By Nan L. Haynes
Bernie Tolbert, a candidate for Erie County sheriff, noted that at the Sheriff’s Office, “There’s a story every day about something that’s gone wrong.” He is too kind to Sheriff Timothy B. Howard. Thanks to Matt Spina’s reporting, we know that among things that are “going wrong” is that the sheriff and his staff offer “alternative facts” to avoid complying with simple rules the sheriff is bound by law to follow.
As custodian of Erie County’s jails and its prisoners, the sheriff is required by state law to report all attempted suicides to the Commission of Correction, the agency that regulates local jails. The commission considers it an attempted suicide whenever prisoners put themselves in a “life-threatening situation.”
It’s not up to the sheriff to ascertain whether the prisoner truly wanted to die. So the rule is simple and requires no judgment. For example, if a deputy finds a prisoner with fabric knotted tightly around her neck, that prisoner attempted suicide, and the sheriff must report it to the commission.

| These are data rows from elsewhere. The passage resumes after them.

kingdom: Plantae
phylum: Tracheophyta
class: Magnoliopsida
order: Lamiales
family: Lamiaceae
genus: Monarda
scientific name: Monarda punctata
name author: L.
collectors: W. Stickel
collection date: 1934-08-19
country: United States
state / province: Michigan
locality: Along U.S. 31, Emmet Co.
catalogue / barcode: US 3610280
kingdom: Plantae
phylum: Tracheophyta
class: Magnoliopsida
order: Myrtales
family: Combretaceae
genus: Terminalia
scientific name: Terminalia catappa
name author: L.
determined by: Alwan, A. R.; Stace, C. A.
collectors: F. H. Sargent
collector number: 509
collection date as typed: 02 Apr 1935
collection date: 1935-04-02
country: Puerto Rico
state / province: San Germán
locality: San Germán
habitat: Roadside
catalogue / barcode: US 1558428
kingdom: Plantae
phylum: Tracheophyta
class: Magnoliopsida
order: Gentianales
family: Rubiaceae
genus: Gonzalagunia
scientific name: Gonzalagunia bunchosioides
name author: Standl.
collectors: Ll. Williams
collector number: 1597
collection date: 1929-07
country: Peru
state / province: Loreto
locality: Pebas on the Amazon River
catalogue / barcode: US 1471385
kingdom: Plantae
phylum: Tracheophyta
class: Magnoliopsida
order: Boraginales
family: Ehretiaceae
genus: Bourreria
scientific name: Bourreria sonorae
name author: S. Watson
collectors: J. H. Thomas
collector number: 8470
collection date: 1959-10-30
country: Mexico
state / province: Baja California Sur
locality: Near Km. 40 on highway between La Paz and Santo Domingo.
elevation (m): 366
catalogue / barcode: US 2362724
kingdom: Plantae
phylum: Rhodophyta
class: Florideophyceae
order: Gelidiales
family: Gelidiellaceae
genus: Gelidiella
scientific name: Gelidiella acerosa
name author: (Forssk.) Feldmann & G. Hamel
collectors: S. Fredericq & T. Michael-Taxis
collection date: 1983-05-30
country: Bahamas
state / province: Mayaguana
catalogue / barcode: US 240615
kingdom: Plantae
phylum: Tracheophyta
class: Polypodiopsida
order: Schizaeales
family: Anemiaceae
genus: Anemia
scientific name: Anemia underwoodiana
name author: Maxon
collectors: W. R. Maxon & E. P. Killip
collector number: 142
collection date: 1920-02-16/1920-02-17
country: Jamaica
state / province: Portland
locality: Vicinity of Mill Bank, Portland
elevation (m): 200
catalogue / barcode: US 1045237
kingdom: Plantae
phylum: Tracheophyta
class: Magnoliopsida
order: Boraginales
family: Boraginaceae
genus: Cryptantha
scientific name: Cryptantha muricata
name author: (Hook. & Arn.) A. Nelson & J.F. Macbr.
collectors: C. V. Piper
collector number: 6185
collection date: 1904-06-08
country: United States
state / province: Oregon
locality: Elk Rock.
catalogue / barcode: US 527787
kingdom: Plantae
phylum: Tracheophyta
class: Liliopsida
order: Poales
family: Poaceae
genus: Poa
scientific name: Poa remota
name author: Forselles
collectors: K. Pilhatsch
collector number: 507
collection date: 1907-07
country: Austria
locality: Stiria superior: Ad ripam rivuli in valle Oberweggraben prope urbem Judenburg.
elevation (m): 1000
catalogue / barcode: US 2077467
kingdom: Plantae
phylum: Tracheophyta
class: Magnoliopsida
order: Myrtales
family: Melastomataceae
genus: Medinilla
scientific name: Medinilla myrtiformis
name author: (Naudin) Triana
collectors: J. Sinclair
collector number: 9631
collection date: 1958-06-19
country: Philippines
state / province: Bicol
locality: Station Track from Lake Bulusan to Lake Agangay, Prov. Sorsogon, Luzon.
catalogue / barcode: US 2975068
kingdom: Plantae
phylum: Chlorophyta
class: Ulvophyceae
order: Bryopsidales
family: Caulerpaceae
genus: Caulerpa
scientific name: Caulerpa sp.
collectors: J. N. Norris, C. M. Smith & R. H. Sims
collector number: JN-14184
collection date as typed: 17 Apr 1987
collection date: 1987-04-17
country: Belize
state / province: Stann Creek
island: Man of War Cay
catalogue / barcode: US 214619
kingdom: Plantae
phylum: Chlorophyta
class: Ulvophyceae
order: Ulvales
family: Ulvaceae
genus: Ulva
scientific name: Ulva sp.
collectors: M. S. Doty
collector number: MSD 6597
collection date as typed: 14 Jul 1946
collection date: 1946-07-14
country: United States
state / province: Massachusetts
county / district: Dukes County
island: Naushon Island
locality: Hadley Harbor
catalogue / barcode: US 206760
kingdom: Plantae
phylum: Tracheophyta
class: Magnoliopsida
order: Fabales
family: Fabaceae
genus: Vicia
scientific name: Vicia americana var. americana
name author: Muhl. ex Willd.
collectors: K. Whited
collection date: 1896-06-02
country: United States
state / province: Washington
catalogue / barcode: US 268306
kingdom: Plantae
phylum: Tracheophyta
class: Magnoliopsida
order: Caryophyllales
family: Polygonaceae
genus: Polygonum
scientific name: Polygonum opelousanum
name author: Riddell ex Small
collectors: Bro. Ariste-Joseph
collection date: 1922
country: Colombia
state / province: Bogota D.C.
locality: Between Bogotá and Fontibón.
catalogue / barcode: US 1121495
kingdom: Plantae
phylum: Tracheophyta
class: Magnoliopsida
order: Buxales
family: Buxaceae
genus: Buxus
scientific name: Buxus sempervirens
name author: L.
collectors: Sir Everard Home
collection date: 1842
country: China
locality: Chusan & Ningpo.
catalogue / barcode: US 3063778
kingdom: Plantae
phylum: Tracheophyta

Nevertheless, Tom Diina, the jails’ superintendent appointed by Howard, did not report at least five attempted suicides between April 2013 and September 2015. Instead he deemed them “inmate disturbances,” which the sheriff is not required to report. Diina admitted that reporting the actions as attempted suicides in compliance with state law would not have inconvenienced the jail. But the commission uses accurate reporting to identify trends or problems it needs to address to keep our jails as safe as possible.
State law also requires that the sheriff report to the commission all prisoner-on-prisoner assaults. Yet in 2016, jail administrators who work for the sheriff covered up the truth about the severe beating of a county prisoner. Rather than report the beating, they reported he was injured in an accident.
And state law requires that the sheriff report all prisoner deaths to the commission. As required in 2012, jail administrators reported that prisoner Richard Metcalf had died. When the commission asked administrators about the circumstances of Metcalf’s death, jail administrators reported that he died as a result of a heart attack.
The commission later determined that Metcalf had died of asphyxia after sheriff’s deputies knotted a spit mask around his neck, pulled a pillow case over his head and placed him face down on a gurney. They then prevented ambulance medics from assessing him for several crucial minutes.
Either the sheriff did not know that his subordinates routinely circumvent the law with “alternative facts,” which is evidence of his incompetence. Or he knew but didn’t care, which is evidence of his complicity. Either way, it’s astounding the sheriff thinks he deserves re-election.
Nan L. Haynes is a member of the skills faculty of the University at Buffalo Law School.